The PPI rose 3.2% in November, JUST November.
Even the core PPI rose 0.4%, double the estimate. No one else is going to do it but I am going to THANK Mr. Bernanke for having the guts to almost stand up to Cramer, Paulson, Bush and the entire MSM by showing a modicum of restraint in setting rate.
I said on Tuesday that I was pleased with the smaller cut, that I was willing to consider long-term investing again thanks to Uncle Ben realizing not all rice should be cooked in a minute. Jobless claims FELL 7,000 this week and retail sales were UP 1.2% (1.8% ex autos, which we know are a disaster) so those are not the concern. The 3.2% rise in the PPI, THE LARGEST SINCE AUGUST OF 1975, needs to be the Fed’s top concern.
For all you historians, 1975 was the Fabulous Ford administration, when this country was being run by a man who had been elected by a total of 38,000 people in Michigan and decided giving out WIN buttons (Whip Inflation Now) would solve the problems of the previous administrations endless pointless foreign war that was draining our budget and alienating the rest of the world, causing political tensions that drove the price of oil to record levels. Thank goodness we’re much to smart to fall into a trap like that again, right?
You can learn all about inflation and what a scam it is to fight it by asking the working class to make sacrifices by reading my Nobel Prize Nominated (but they never got back to me) Article here. Inflation isn’t your problem, especially if you owe someone money, it is a huge problem for the lenders, who were counting on getting paid back in dollars that were going to be worth more or less a dollar and the Fed can give out free money until the cows come home but that’s not going to stop banks from RAISING rates to compensate for the long-term devaluation of the currency that a prospective borrower will be paying them back with.
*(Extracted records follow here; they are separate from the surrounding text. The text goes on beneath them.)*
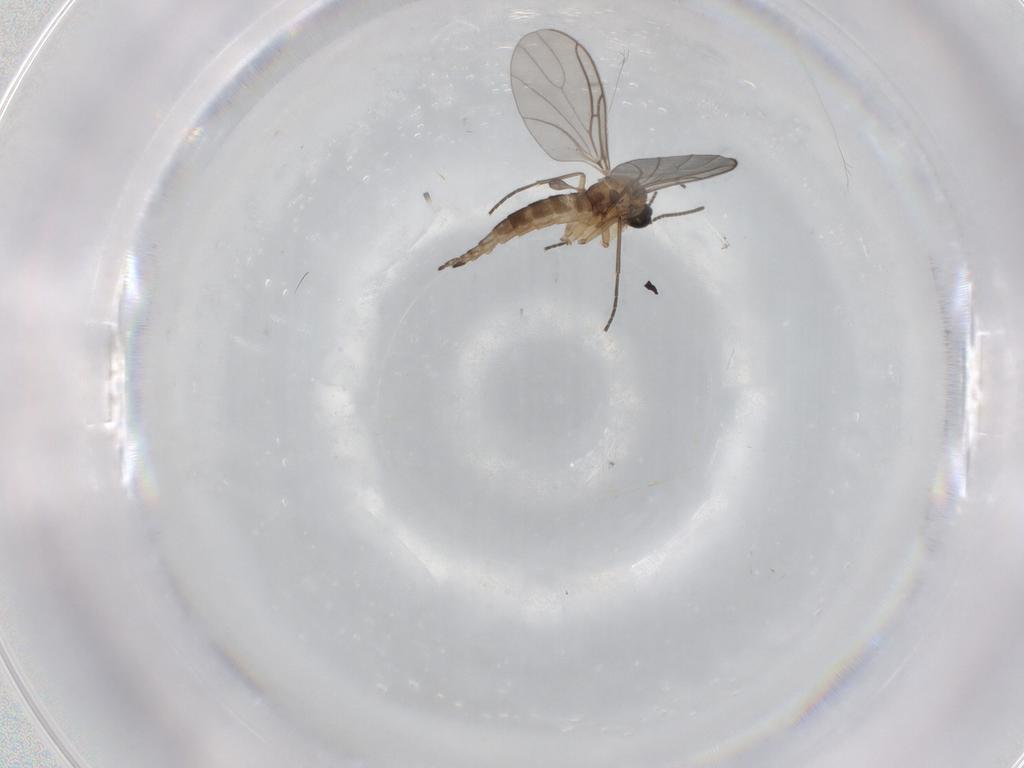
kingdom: Animalia
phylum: Arthropoda
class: Insecta
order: Diptera
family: Sciaridae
What could possibly be worse for holders of SIVs and CDOs than holding a book of assets that are dropping in value by 20% over the next 5 years while the payments they receive from the borrowers (those who don’t default) are worth 10% less each year? The lenders, who the Fed essentially is there to protect, need to either keep home prices high or keep inflation low and it’s so tricky to do both that this little house of cards they build is just about ready to collapse.
So Happy New Year!
Asia had another down day with the Hang Seng dipping another 2.5% indicating more to come tomorrow. The Nikkei also hit the 2.5% rule and Europe looks like they are inclined to do the same today. I just had a funny thought that everyone has been assuming that China’s $200B Sovereign Wealth Fund will be a boost for the markets but they are out hiring top-notch investment managers and who’s to say they won’t be using that money to go short? Let’s see, oil is at an ATH, China is the swing consumer of oil, China has an SPR they can tap to mess with the prices and the $8T US energy sector is amazingly overbought. I’m pretty sure that given those tools at my disposal and $50Bn to play with that I can double it by March. Have your translator call my translator and we’ll do lunch!
Yesterday, at 12:47, I said to members: "Here’s the 20% bounce off yesterday’s drop - Hyper critical failure if we break here, which is conveniently just under 13,500. Nas 2,675 keeps popping up as an inflection point as does S&P 1,485. Right now the energy patch is holding up the whole market so if XOM does go you’d better damn well be covered elsewhere because this could go fast!"
Then, at 3:16, with the market at the absolute low of the day, I said: "I’m not even going to talk to people who aren’t taking some puts off the table into this fall, especially if you just recovered from getting burned in the morning! Don’t be greedy, take a little profit on the way down when the mo slows, not when it reverses. XXX"
Where did we finish for the day? Up 150 points from my low call, right back at the levels I set at 12:47. See, this stuff isn’t hard, you just have to know what to look for… We were also looking to break those levels at the close or we expected another day of pain and, so far, the pre-markets are predicting a world of hurt for the markets but now we’ll be watching the top of my trading range at 13,300 to see if we’re going to slip back in there (probably testing the bottom again if that’s the case) or if we have really established a better consolidation point for the balance of the year.
The same way we cash out our calls yesterday at the top, we should be ready to cash out our puts at the bottom if we find one so let’s go into the session without prejudice as I think the Fed did exactly what they needed to do to keep the economy on track, whether Kudlow and Company like it or not.